Rabbis: Protest against Women of Wall

Haredi public urged to face liberal female worshippers during their monthly prayer at Western Wall on Sunday. In bid to prevent violence, rabbis rule that only married men may participate in rally

Thousands of ultra-Orthodox men are expected to participate in a prayer and protest rally against member of the Women of the Wall organization, which will take place early next week at the Western Wall plaza in Jerusalem.

 

In an ad published Friday in the haredi press, rabbis and rebbes call on the haredi public to hold a mass prayer at the holy site on Sunday, the first day of the Hebrew month of Tammuz, at 6:30 am, at the same time the female worshippers hold their monthly Rosh Codesh (first day of the month) prayer.

 

Yet in order to avoid the acts of provocation and violence witnessed during last month's prayer, the rabbis ruled that only married men would participate in the rally and not young yeshiva students.

 

Deputy Jerusalem Mayor Yitzhak Pindrus (United Torah Judaism), one of the protest's organizers, told Ynet: "We will do all we can so that the Western Wall remains a place loyal to the original Jewish tradition, and won't let the women of provocation harm its sanctity."

 

He estimated that more than 10,000 men and women would take part in the rally.

 

Although the rabbis' letter does not include their names, the fact that it is published in the official publications of the UTJ and Shas parties means it has been endorsed by leaders of the different denominations – Ashkenazim, Hasidim, Lithuanian and Sephardim.

 

Threatening letters, graffiti

A day before last month's Rosh Chodesh prayer, Rabbi Ovadia Yosef and Rabbi Aharon Yehuda Leib Shteinman called on haredi seminary girls to face the Women of the Wall at the holy site in order to overshadow their prayer.

 

Thousands of seminary students accepted the rabbis' call and arrived at the Western Wall plaza on the morning of the prayer.
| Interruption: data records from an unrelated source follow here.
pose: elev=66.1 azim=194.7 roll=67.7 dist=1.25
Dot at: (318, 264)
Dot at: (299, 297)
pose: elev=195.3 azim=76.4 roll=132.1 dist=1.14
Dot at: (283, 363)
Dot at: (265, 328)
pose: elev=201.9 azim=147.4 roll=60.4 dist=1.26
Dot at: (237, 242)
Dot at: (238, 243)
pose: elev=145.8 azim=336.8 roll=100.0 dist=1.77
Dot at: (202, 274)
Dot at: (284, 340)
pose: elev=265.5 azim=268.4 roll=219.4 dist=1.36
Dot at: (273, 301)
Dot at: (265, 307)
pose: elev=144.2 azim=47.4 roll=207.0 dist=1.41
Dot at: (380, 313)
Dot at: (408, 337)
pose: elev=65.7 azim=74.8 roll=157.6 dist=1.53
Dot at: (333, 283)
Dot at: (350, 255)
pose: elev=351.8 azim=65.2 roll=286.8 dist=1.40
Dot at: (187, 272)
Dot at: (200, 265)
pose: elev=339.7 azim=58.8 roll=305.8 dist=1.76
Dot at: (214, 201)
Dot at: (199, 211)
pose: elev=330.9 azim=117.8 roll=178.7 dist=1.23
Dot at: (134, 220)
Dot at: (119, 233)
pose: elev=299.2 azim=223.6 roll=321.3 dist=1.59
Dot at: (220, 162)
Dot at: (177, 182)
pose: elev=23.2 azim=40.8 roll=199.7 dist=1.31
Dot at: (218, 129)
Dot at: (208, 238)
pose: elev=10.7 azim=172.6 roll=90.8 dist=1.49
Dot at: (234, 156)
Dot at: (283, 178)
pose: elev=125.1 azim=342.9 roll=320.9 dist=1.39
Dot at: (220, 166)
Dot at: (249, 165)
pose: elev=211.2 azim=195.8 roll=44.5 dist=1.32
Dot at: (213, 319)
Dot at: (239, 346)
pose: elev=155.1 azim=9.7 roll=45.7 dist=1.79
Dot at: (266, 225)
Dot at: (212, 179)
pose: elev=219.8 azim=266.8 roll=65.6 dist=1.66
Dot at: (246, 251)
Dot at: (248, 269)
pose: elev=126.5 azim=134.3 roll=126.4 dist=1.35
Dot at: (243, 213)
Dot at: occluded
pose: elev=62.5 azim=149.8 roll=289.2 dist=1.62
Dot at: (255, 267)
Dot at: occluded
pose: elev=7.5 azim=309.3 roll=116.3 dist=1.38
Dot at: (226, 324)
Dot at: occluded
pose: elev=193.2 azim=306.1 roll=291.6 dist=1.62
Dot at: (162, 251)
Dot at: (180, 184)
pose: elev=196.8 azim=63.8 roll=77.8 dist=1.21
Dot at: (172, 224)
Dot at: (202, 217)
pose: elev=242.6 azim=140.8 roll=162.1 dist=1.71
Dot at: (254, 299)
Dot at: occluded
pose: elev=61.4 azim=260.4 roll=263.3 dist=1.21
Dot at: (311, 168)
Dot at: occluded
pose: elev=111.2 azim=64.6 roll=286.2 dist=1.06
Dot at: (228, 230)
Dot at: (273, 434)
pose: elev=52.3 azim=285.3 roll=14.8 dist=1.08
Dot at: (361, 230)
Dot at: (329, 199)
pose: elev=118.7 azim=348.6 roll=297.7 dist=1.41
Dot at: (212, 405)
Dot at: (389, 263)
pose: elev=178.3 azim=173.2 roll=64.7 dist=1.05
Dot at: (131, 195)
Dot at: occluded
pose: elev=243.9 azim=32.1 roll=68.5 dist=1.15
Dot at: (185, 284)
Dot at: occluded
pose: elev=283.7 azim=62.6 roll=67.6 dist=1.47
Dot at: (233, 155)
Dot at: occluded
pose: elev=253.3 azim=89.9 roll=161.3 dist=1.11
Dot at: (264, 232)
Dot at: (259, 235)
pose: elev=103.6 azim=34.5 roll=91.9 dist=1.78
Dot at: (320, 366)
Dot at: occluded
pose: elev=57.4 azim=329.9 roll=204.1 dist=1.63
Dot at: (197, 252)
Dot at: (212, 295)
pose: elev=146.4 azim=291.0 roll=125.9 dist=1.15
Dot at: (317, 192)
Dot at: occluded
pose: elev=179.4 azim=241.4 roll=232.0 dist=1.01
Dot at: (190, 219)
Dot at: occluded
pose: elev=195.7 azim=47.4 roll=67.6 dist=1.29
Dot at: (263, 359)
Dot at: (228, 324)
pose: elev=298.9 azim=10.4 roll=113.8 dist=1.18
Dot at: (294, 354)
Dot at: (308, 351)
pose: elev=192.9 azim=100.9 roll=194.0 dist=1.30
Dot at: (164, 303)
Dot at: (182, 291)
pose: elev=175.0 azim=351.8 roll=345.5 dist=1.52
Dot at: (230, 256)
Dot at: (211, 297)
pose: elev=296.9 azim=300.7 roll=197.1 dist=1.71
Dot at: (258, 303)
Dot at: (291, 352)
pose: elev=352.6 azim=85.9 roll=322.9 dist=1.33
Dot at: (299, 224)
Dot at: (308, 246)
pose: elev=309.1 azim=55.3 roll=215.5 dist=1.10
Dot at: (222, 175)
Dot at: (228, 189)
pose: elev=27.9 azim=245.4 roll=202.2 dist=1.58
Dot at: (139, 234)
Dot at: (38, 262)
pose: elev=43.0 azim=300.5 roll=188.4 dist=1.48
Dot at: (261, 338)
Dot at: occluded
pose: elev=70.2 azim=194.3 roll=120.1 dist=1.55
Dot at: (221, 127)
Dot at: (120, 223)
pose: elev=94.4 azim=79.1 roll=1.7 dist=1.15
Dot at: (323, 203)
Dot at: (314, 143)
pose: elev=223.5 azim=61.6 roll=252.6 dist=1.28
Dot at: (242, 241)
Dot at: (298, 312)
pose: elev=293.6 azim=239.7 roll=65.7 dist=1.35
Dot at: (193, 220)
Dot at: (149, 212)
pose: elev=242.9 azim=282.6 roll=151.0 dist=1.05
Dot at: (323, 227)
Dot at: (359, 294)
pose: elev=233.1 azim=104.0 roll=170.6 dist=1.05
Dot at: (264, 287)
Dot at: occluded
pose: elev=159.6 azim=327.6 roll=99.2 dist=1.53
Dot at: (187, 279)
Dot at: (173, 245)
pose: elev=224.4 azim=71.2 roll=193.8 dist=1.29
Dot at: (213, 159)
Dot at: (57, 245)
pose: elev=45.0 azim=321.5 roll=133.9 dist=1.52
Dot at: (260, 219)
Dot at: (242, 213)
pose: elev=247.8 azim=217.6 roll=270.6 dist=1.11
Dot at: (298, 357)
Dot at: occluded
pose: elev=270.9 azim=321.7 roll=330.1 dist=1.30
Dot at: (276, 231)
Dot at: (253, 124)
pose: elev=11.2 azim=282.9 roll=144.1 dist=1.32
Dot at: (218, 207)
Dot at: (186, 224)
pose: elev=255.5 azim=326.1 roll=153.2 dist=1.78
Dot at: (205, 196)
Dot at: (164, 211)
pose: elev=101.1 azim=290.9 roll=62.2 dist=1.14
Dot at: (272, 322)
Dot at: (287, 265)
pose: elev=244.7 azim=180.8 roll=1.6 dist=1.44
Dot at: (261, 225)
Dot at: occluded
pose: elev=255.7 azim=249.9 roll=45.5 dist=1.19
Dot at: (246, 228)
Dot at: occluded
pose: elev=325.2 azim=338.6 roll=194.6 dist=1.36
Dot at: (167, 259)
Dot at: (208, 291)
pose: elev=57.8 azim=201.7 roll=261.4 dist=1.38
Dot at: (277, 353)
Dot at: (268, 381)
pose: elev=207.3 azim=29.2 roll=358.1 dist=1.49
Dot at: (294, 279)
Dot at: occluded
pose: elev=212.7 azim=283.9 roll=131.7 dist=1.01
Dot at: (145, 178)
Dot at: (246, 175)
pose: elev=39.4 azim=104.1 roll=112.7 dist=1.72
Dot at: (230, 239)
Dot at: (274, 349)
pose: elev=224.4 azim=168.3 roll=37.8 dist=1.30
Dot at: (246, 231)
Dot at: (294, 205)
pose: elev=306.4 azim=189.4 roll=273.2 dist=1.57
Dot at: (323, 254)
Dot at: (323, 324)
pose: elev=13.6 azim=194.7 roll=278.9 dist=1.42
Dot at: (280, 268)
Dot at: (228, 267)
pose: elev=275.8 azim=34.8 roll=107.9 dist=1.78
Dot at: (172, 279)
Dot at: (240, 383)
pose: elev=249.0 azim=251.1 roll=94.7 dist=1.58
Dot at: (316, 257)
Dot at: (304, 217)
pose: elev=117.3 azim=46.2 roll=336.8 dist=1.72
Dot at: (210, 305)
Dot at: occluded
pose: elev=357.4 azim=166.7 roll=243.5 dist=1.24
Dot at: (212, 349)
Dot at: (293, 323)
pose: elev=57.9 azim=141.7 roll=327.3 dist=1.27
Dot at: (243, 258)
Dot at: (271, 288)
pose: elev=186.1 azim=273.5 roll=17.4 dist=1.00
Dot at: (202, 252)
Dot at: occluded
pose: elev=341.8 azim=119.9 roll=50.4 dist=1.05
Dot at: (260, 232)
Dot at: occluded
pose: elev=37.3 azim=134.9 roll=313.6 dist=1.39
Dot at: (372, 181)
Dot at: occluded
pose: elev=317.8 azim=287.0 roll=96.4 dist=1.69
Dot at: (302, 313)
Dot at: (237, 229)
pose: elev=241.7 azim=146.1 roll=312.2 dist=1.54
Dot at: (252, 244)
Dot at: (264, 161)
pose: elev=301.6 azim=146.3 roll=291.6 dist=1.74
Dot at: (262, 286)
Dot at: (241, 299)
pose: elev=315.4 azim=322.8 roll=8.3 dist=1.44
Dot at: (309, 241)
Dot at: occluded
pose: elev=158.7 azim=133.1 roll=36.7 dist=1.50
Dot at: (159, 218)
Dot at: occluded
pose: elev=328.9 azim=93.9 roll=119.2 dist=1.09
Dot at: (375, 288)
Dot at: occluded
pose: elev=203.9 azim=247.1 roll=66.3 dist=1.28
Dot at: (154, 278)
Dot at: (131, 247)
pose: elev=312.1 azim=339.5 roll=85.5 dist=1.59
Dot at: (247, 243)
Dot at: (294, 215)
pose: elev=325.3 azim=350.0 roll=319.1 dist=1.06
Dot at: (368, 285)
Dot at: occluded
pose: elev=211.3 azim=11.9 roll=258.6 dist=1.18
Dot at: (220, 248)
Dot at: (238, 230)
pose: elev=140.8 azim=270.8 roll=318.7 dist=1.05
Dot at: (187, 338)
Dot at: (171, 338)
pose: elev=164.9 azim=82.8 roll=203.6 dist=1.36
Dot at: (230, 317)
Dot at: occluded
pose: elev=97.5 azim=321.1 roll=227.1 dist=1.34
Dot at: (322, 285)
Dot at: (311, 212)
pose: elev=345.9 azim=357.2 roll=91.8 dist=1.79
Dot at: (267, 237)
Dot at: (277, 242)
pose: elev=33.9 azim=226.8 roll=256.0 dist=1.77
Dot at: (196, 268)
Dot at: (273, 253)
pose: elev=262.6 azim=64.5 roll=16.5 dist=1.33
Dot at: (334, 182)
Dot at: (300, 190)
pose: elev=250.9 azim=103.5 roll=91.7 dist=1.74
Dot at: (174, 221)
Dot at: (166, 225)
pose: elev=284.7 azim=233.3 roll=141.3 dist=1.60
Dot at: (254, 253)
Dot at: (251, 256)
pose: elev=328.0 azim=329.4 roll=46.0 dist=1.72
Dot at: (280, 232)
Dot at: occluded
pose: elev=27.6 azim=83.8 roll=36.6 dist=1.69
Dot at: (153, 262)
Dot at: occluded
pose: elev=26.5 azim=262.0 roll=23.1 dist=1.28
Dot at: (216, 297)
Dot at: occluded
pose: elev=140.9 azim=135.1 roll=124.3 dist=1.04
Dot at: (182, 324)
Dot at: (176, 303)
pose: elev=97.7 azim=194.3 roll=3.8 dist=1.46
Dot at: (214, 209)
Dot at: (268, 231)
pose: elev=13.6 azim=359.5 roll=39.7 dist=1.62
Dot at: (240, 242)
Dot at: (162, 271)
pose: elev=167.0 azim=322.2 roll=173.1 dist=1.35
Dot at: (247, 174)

They were joined by thousands of young haredi men.

 

A mass brawl erupted at the site at around 6:30 am, during which garbage, water, coffee and various objects were flung at dozens of Women of the Wall and police forming a human barrier between the female group and the haredi protestors. Three yeshiva students were detained during the clashes. Two police officers were injured lightly.

 

Several days ago, Israel's Chief Rabbis Yona Metzger and Shlomo Amar received threatening letters stating that "if the Women of the Wall are not allowed to pray according to our ways and custom, we will fight you with all measures, and you will return home with 100 bodies of haredim."

 

The paper included a picture of a gun with the caption, "We will no longer practice restraint. We will re-liberate the Western Wall."

 

A similar letter was sent to the rabbi of the Western Wall and holy sites, Shmuel Rabinowitz, and to Knesset Member Moshe Gafni (UTJ).

 

About two weeks ago, vandals spray-painted threats on the apartment door of an executive board member of the Women of the Wall organization, Peggy Cidor, in what seemed to be a haredi version of the "price tag" acts against the liberal female worshippers.

 

Entitled "Torah tag," the graffiti read: "Peggy, you're the first. We know where you live. Jerusalem is holly. The Western Wall would not be forfeited. The Women of the Wall are villains."

 

In late April, the Jerusalem District Court ruled that women praying at the Western Wall need not fear police threats of arrest if seen wearing traditional ceremonial attire associated with the religion’s males.

 

The order, which said women may pray with prayer shawls and phylacteries, was seen as a major victory the Women of the Wall group, which has been struggling for almost 25-years against police and Orthodox Jewish authorities in charge of the site, for the right to defy traditional restrictions.

 

The court said that the wearing of traditional male prayer accessories by women was not a violation of “local custom” or a “provocation,” the legal reasoning that allows police to act. The ruling also said that women were not obligated to pray at the alternative Robinson’s Arch site.